I wrote this workshop partially because I felt other tutorials don't go far enough, but all of these are worth reading, especially if you're having trouble with a stage they cover:

• Stephen Brennan's Write a Shell in C is a more detailed look at what is stage 1 here.
• Jesse Storimer's A Unix Shell in Ruby gets as far as pipes;
• Kamal Marhubi's Let's Build a Shell also goes about that far;
• glibc's Implementing a Job Control Shell shows specifically how to implement job control;
• Nelson Elhage's Signalling and Job Control covers some of stage 3's material.

References

• the POSIX standard explains the expectations for the shell and its utilities in reasonable detail.
• there are POSIX conformance test suites but they don't seem to be available in convenient, non-restricted forms.
• yash's posix-shell-tests are only runnable with yash, but the tests themselves are full of useful ideas.

Shells to Examine

• busybox: C; contains both ash and hush, and test suites.
• mksh: C; non-interactive tests.
• rc: C; fairly minimal.
• zsh: C; extremely maximal.
• bash: C.
• fish: C++11; has expect-based interactive tests.
• Thompson shell: C; the original Unix shell; very minimal.
• scsh: Scheme and C; intended for scripting.
• cash: OCaml; based on scsh.
• eshell: Emacs Lisp.
• oil: Python and C++; has an extensive test suite.
• xonsh: Python.
• oh: Go.
• yash-rs: Rust.

Links to Resources by Language

Although there is an elegant relationship between C and Unix which makes it attractive to write a shell in the former, to minimize frustration I suggest trying a higher-level language first. Ideally the language will have good support for:

• making POSIX syscalls
• string manipulation
• hash tables

Languages that provide a lot of their own infrastructure with regards signals or threads may be much more difficult to use.

C++

http://basepath.com/aup/ex/group__Ux.html

Common Lisp

The most convenient library would be iolib, which you can get through Quicklisp. You'll need to install libfixposix first. There's also sb-posix in sbcl for the daring.

Haskell

• use the unix package
• Hell might be a starting point

Java / JVM-based languages

You will probably run into issues related to the JVM, particularly with signals and forking, but as a starting point, you could do worse than loading libc with JNA.

There's also jtux.

Lua

There are a variety of approaches, but ljsyscall looks promising. luaposix might be sufficient.

OCaml

• Unix module
• lambda-term
• parsing with OCamllex and menhir

See also Unix system programming in OCaml, cash.

perl

See perlfunc(3perl); all the functions we want are at hand, usually with the same name.

Python

Although Python provides higher-level abstractions like subprocess, for the purposes of this workshop you probably want to use the functions in os.

Please note an important gotcha for stage 2! Since Python 3.4, fds have defaulted to non-inheritable, which means you'll need to explicitly os.set_inheritable(fd, True) any file descriptor you intend to pass down to a child.

Racket

The implementation seems a little too heavy to do this conveniently, but see the Scheme section below for alternatives.

Ruby

Process has most of what you need.
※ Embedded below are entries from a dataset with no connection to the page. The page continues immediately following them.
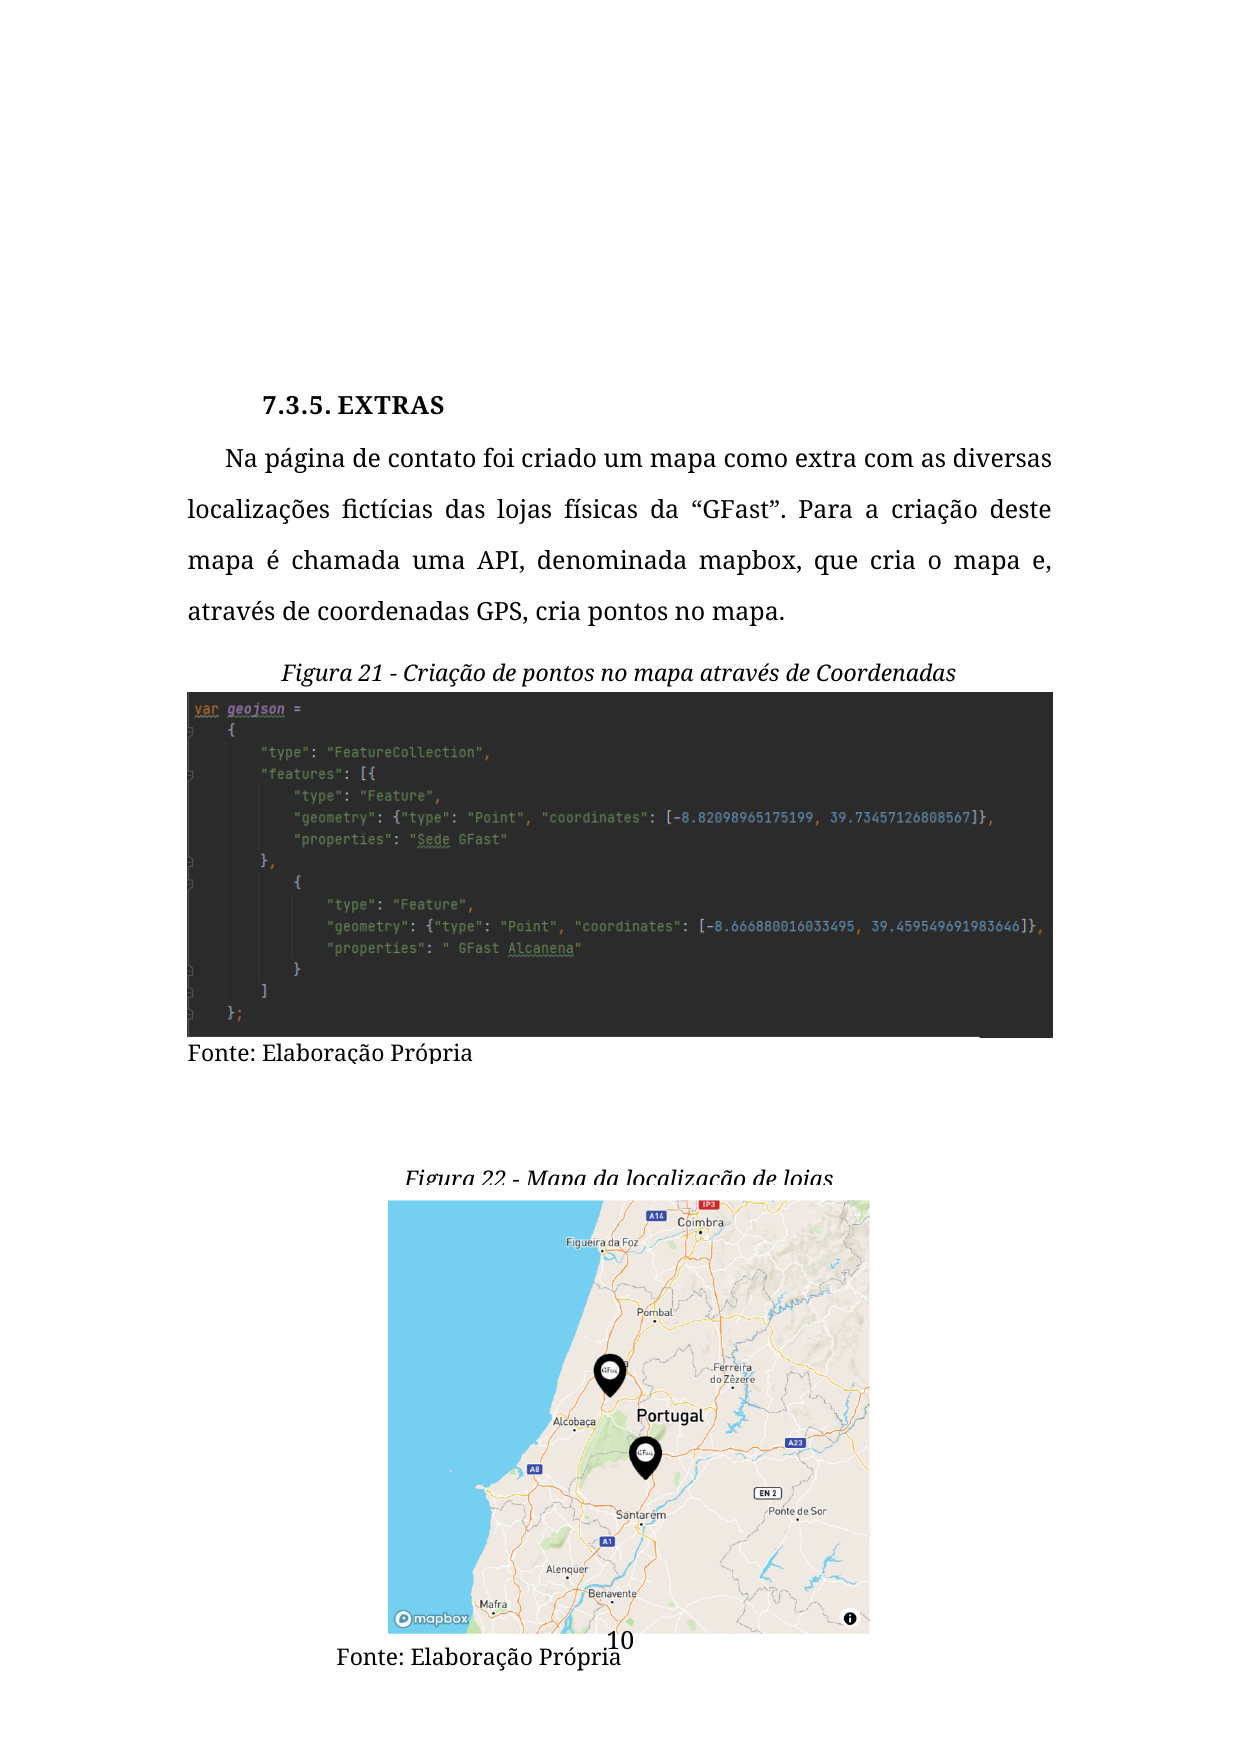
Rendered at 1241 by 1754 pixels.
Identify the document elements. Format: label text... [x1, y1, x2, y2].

text Figura 21 - Criação de pontos no mapa através de Coordenadas [187, 657, 1053, 688]
picture [187, 692, 1053, 1038]
text Na página de contato foi criado um mapa como extra com as diversas localizações fictícias das lojas físicas da “GFast”. Para a criação deste mapa é chamada uma API, denominada mapbox, que cria o mapa e, através de coordenadas GPS, cria pontos no mapa. [187, 440, 1053, 627]
picture [382, 1185, 878, 1638]
text Figura 22 - Mapa da localização de lojas [187, 1163, 1053, 1194]
subtitle EXTRAS [262, 387, 1053, 422]
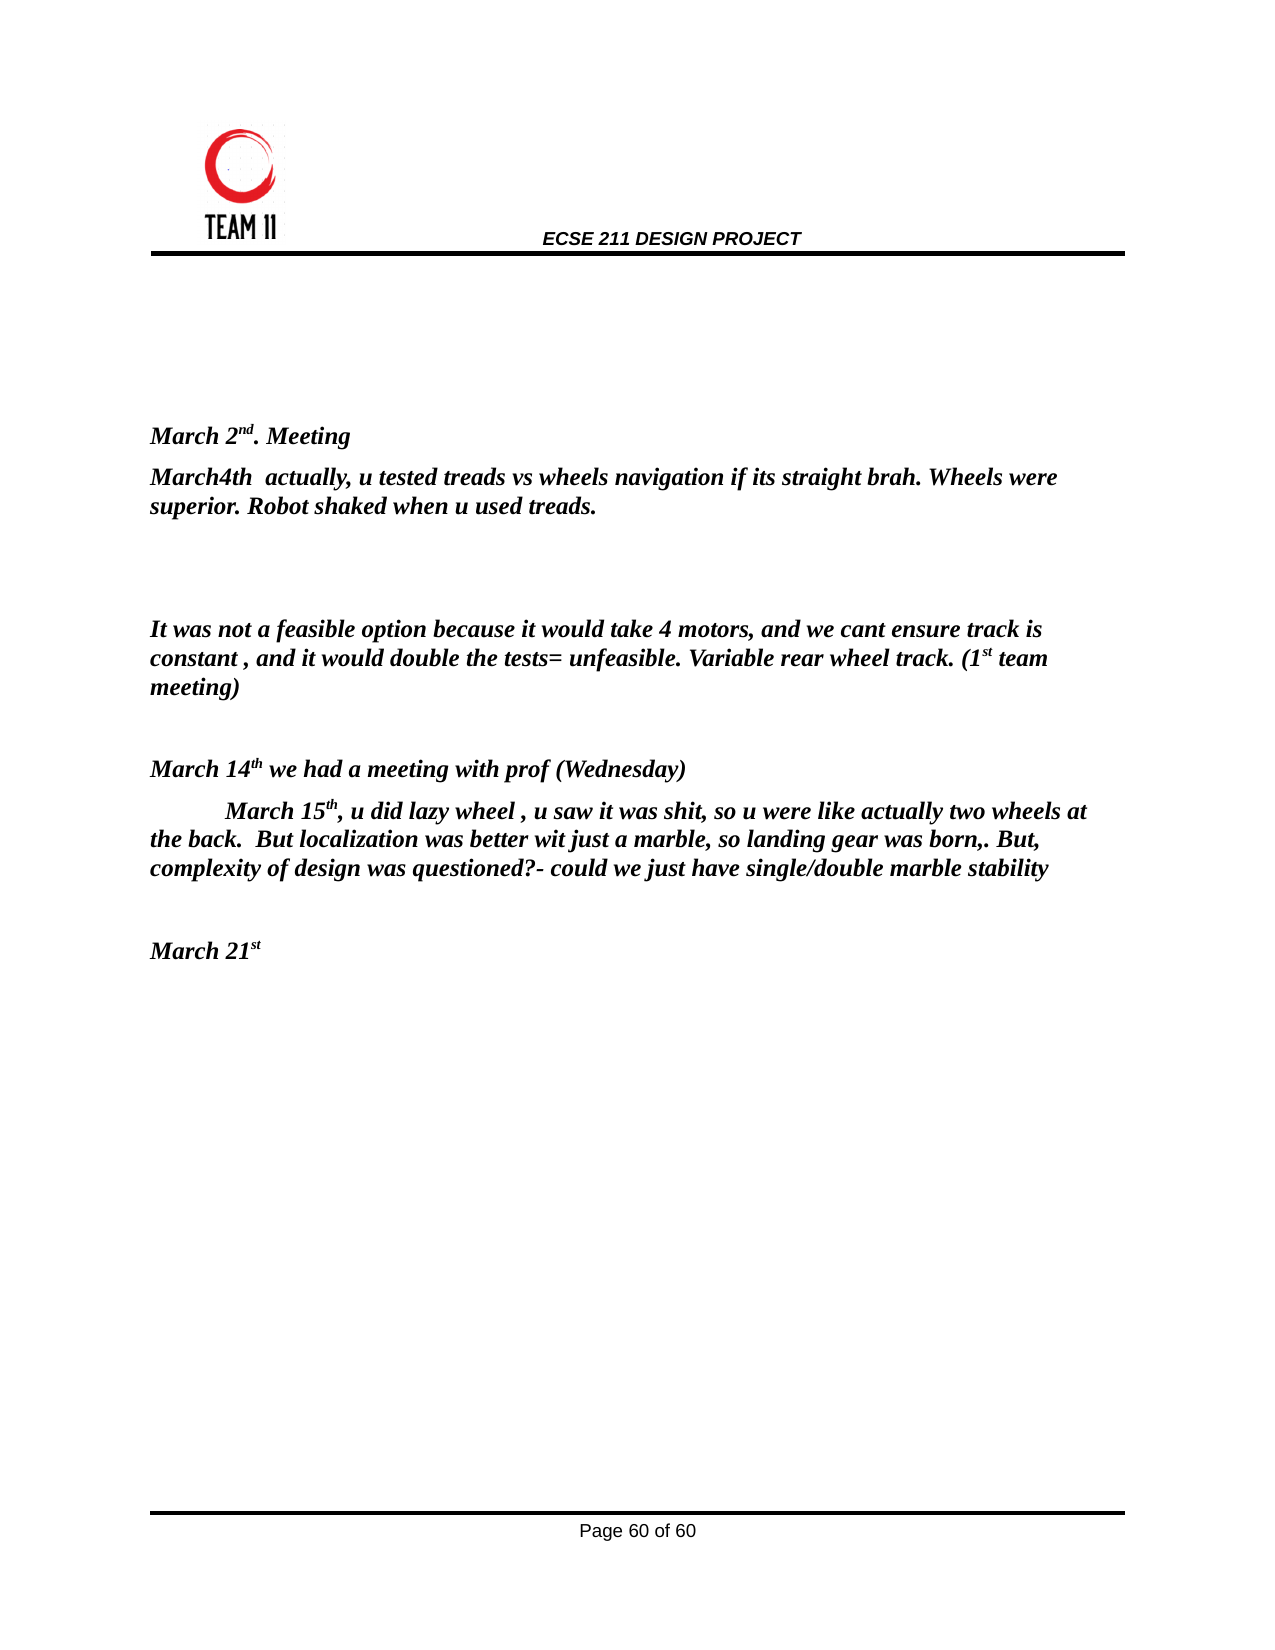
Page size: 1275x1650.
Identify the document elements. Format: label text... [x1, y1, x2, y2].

subtitle March 15th, u did lazy wheel , u saw it was shit, so u were like actually two wheels at the back. But localization was better wit just a marble, so landing gear was born,. But, complexity of design was questioned?- could we just have single/double marble stability [150, 796, 1125, 882]
subtitle March 14th we had a meeting with prof (Wednesday) [150, 754, 1125, 783]
subtitle March 2nd. Meeting [150, 421, 1125, 449]
subtitle It was not a feasible option because it would take 4 motors, and we cant ensure track is constant , and it would double the tests= unfeasible. Variable rear wheel track. (1st team meeting) [150, 614, 1125, 701]
picture [197, 120, 286, 245]
subtitle March4th actually, u tested treads vs wheels navigation if its straight brah. Wheels were superior. Robot shaked when u used treads. [150, 462, 1125, 519]
subtitle March 21st [150, 936, 1125, 964]
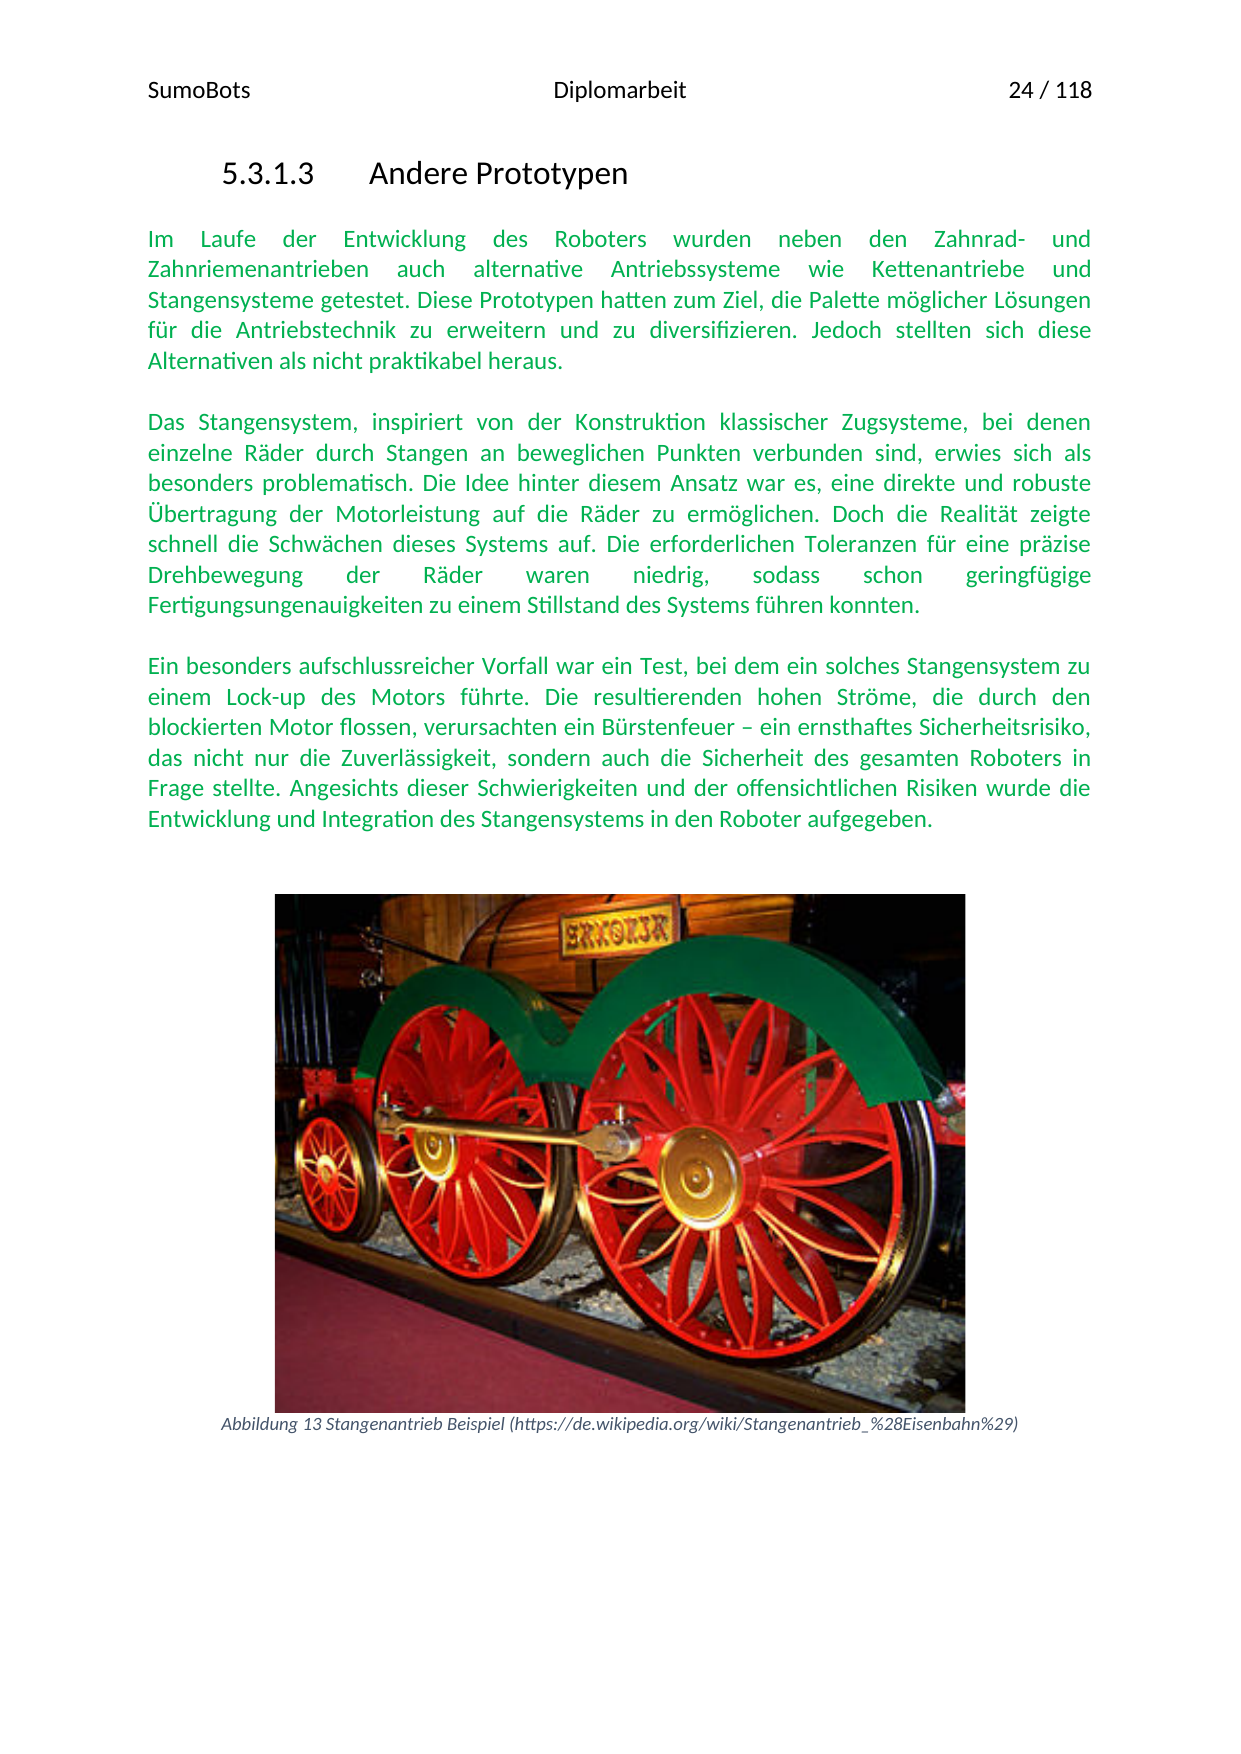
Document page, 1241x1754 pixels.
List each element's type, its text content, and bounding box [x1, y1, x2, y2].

picture [274, 894, 966, 1413]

You can use Shellwords but you decide if it's cheating or not.

Rust

Although we use few enough calls that you could just create bindings directly, either to libc with the FFI or by directly making syscalls, for just getting something working, the nix-rust library should provide all the necessary facilities.

Scheme

Guile already has all the calls you need; see the POSIX section of the Guile manual. Another approach would be to use something like Chibi Scheme with bindings to libc calls.

Tcl

Although core Tcl doesn't provide what's necessary, expect probably does. For example, Tcl doesn't have a way to exec, but expect provides overlay to do this.